A host of other trends are paving the way for a more efficient and sustainable agriculture future in India. These include massive investment in infrastructure that will connect nearly all of India’s villages with paved roads over the next decade; expansion of off-grid renewable power that will bring a reliable electricity supply to the country’s energy poor; and a massive digital transformation that will bring a billion Indians online by 2030, and equip them with reliable access to low-cost data services.

What will these shifts do for India’s food chain? For one, 130 million smallholder farmers will themselves go through a significant digital transformation, Omnivore predicts. “Fragmented landholdings and asset ownership will go through widespread consolidation, real and virtual, to achieve economies of scale for smallholders.”

In 2030, farmers in India will have “holistic digital identities” that encompass land ownership, farm health, and financial profiles, enabling suppliers, buyers, financial services providers, and insurers to design and deliver solutions that were previously too costly to offer the smallholder segment.

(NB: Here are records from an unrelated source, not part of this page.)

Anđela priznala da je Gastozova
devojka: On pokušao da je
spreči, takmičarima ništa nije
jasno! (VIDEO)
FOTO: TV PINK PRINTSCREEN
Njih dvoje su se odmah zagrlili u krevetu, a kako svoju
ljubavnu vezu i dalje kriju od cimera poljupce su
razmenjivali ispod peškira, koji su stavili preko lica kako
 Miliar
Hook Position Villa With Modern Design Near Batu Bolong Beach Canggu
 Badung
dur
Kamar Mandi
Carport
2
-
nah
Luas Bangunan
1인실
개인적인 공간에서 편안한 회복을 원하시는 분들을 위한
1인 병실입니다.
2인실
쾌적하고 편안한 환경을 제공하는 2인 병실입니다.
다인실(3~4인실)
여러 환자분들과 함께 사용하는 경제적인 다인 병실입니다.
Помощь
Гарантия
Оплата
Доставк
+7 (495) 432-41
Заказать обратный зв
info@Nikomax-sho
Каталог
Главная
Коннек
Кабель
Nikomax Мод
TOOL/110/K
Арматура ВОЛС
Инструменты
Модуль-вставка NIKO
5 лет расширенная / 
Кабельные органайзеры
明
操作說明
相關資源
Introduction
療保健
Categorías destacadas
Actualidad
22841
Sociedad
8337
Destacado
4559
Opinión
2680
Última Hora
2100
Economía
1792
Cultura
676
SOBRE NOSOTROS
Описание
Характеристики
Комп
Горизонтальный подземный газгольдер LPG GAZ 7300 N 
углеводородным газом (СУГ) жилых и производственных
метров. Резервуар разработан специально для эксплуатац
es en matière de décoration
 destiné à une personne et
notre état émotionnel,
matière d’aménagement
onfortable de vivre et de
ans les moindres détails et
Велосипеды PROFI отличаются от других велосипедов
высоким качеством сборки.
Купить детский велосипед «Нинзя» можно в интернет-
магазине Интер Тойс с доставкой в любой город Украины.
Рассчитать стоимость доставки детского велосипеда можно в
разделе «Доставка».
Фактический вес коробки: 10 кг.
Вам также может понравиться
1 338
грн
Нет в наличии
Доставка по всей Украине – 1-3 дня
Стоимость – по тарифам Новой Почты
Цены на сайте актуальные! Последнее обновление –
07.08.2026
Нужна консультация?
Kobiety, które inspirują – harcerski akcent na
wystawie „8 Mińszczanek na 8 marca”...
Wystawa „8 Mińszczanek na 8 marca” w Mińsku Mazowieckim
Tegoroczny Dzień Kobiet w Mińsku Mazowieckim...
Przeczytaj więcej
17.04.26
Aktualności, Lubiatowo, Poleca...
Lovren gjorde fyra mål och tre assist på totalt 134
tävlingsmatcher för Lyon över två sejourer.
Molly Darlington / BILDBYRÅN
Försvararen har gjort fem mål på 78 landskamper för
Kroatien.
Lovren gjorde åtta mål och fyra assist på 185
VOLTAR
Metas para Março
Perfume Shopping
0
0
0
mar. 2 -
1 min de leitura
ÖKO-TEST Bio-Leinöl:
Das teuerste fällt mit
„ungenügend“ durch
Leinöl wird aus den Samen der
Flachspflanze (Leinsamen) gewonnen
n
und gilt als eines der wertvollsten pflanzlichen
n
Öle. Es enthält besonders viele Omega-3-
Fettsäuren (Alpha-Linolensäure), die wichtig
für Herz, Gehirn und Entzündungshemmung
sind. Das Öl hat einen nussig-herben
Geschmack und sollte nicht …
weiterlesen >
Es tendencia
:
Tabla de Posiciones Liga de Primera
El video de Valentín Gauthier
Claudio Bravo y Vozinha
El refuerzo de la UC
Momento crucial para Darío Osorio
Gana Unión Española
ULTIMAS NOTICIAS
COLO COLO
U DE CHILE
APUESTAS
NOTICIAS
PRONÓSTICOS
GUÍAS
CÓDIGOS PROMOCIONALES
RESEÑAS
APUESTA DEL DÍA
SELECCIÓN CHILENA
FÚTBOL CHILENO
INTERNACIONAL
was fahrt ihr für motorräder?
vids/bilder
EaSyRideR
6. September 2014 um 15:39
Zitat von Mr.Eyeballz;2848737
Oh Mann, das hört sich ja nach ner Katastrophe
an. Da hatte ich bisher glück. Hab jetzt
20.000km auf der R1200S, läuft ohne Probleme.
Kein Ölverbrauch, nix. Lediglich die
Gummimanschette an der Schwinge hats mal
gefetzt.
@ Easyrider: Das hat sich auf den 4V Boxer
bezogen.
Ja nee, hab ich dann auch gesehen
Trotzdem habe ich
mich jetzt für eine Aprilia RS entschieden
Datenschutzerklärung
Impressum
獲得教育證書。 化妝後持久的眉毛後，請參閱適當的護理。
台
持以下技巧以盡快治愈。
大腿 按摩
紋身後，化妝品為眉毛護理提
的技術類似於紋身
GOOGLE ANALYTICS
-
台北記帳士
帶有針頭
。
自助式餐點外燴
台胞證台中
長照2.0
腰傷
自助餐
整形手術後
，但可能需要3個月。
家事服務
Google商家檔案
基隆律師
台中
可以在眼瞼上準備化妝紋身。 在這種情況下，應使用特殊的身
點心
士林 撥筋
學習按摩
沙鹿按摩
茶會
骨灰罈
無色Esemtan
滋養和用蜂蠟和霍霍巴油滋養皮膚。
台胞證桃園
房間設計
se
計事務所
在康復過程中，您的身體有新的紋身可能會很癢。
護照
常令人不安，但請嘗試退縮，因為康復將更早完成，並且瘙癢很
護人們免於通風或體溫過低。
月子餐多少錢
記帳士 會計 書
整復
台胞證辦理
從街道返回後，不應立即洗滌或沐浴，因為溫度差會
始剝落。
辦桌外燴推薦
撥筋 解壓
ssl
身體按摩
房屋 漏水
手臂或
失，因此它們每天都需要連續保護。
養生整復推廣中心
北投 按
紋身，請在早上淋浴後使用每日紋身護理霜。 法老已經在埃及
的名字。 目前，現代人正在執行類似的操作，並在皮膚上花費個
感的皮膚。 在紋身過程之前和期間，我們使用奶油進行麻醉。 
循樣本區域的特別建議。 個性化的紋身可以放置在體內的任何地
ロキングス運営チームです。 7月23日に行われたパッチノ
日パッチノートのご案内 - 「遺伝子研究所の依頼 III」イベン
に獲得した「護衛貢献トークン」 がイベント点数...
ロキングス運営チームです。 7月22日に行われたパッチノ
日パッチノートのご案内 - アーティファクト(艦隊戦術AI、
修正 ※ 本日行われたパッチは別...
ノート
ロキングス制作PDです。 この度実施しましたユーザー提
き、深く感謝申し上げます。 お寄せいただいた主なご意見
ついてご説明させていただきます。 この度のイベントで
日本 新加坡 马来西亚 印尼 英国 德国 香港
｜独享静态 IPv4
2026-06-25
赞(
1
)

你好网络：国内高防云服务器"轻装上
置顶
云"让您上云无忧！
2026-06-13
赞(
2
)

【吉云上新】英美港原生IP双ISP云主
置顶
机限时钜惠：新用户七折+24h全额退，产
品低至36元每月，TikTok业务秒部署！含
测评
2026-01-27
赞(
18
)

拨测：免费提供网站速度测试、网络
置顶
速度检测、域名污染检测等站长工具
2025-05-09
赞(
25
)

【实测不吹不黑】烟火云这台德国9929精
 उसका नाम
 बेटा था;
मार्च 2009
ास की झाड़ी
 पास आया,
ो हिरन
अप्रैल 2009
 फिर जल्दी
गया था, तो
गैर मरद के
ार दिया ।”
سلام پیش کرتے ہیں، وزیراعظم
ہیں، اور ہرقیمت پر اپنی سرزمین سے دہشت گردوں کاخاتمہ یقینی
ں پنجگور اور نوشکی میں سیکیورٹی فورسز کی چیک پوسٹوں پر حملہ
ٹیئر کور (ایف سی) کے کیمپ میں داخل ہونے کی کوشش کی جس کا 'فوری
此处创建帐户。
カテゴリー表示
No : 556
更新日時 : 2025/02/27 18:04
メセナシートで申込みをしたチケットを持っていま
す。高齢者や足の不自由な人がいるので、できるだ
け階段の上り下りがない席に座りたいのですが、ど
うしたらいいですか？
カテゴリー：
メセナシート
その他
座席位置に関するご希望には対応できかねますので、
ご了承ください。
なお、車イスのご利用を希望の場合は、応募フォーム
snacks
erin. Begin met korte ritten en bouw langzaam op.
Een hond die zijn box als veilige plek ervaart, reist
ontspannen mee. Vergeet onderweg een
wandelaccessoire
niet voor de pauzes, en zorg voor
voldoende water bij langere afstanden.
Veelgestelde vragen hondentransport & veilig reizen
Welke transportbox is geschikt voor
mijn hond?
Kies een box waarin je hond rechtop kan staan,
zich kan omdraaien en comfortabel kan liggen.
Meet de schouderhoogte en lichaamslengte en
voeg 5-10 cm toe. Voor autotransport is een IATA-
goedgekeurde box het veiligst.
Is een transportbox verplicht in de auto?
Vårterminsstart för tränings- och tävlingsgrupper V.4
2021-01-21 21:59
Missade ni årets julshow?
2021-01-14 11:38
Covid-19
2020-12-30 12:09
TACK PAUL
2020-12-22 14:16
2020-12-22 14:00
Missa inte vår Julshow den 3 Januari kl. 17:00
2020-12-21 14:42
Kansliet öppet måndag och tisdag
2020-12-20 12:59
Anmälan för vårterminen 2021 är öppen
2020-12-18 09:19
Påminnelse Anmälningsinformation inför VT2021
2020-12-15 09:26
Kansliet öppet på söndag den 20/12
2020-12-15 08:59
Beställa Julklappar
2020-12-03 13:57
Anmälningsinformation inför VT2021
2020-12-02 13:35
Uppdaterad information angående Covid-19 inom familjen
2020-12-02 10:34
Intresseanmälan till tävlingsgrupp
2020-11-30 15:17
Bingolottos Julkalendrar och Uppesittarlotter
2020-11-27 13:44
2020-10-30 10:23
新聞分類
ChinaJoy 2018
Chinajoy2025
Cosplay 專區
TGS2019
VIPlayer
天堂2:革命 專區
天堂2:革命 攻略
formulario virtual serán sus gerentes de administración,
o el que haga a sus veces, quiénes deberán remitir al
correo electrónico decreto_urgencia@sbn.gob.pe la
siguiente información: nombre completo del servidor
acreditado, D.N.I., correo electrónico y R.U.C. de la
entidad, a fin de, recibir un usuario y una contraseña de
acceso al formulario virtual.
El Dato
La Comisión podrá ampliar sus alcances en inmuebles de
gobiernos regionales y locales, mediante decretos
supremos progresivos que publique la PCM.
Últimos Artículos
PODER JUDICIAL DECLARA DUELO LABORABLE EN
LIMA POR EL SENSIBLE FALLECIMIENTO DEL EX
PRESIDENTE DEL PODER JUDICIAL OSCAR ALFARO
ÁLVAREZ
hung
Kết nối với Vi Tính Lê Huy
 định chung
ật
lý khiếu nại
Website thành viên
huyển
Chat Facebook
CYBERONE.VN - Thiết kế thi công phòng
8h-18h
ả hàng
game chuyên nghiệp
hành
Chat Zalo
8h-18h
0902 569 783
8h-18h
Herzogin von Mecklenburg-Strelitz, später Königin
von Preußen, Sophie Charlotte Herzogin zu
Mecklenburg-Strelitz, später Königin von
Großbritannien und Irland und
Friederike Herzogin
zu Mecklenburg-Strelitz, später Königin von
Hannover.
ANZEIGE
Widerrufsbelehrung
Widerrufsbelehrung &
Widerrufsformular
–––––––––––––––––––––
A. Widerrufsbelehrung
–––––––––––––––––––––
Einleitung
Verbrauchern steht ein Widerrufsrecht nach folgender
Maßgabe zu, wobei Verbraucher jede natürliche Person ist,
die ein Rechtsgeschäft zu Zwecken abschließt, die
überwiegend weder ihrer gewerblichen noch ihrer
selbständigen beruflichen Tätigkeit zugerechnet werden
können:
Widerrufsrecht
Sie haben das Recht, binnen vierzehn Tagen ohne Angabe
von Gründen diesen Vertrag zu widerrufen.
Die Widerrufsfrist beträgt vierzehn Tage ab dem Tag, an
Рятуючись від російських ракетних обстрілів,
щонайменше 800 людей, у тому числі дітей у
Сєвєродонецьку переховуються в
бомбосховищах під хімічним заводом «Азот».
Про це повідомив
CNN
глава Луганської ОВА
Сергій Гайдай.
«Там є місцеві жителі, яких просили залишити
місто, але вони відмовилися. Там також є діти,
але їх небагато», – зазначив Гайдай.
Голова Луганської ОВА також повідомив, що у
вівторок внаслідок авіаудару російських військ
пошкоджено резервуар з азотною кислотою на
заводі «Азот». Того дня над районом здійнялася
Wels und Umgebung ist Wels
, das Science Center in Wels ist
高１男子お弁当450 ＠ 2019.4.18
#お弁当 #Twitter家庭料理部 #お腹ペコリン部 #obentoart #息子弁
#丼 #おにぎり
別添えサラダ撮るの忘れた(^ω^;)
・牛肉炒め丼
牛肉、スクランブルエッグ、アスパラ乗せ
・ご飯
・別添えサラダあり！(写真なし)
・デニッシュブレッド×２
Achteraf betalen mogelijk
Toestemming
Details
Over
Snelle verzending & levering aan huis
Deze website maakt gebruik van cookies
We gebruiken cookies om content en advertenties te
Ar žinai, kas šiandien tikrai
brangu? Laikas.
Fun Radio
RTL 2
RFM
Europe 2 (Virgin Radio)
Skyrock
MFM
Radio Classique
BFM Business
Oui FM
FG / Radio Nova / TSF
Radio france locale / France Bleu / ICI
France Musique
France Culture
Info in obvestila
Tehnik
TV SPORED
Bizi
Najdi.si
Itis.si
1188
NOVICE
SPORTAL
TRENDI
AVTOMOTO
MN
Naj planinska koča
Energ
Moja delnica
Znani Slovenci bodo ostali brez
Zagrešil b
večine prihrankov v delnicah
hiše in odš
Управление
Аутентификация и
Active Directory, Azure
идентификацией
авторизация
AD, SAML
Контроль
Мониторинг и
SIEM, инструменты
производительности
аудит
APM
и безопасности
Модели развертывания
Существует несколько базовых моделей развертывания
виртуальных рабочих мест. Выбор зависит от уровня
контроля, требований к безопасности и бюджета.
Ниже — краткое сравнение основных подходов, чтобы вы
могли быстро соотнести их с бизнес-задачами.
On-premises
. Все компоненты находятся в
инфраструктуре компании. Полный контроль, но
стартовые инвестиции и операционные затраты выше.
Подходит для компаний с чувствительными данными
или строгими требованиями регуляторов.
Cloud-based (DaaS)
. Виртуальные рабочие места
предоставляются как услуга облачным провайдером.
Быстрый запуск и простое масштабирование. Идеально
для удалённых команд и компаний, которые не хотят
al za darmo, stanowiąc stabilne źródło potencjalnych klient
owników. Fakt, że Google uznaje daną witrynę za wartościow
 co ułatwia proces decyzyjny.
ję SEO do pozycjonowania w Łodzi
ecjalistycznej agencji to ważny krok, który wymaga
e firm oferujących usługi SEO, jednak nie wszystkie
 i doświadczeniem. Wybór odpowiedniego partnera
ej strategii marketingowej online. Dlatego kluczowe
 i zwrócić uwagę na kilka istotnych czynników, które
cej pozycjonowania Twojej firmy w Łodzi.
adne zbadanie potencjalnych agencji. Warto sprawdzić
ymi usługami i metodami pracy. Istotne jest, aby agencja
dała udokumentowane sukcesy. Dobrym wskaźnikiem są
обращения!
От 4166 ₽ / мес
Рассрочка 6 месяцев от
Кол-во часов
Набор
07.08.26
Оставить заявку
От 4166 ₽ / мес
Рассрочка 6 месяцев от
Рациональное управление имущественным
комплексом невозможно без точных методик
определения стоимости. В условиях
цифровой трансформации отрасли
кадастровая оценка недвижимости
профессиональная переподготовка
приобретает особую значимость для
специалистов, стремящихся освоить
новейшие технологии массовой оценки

Also, the report estimates, “precision agriculture and automation will be the norm, even among smallholders, across the sowing to harvesting value chain.” This will be made possible both by cheaper and more accurate artificial intelligence and remote sensing, and by more widespread pay-as-you-go and lease-based robotics and “smart” farm equipment. These will enable farmers to automate critical but labor-intensive tasks.

If this all sounds optimistic in an agricultural ecosystem that is at least 35% less efficient than the global benchmark, where up to 40% of food is lost or wasted, and where farmers are not only poorly paid but also lack access to markets and financial services – well, it is optimistic, says Omnivore venture partner Subinder Khurana. And that optimism is deliberate.

“This is a bold vision,” he tells AFN. But it’s all achievable within a 10-year horizon, he adds – barring one critical factor. “The one big risk is climate change.”

Climate change is more than a big future risk, of course; it’s an imminent one. But Khurana says the research doesn’t pave the way for a middle-ground outcome. “Climate change could be devastating,” he acknowledges, but the roadmap forward has to prioritize and pursue the opportunities that give farmers “the best odds against it.”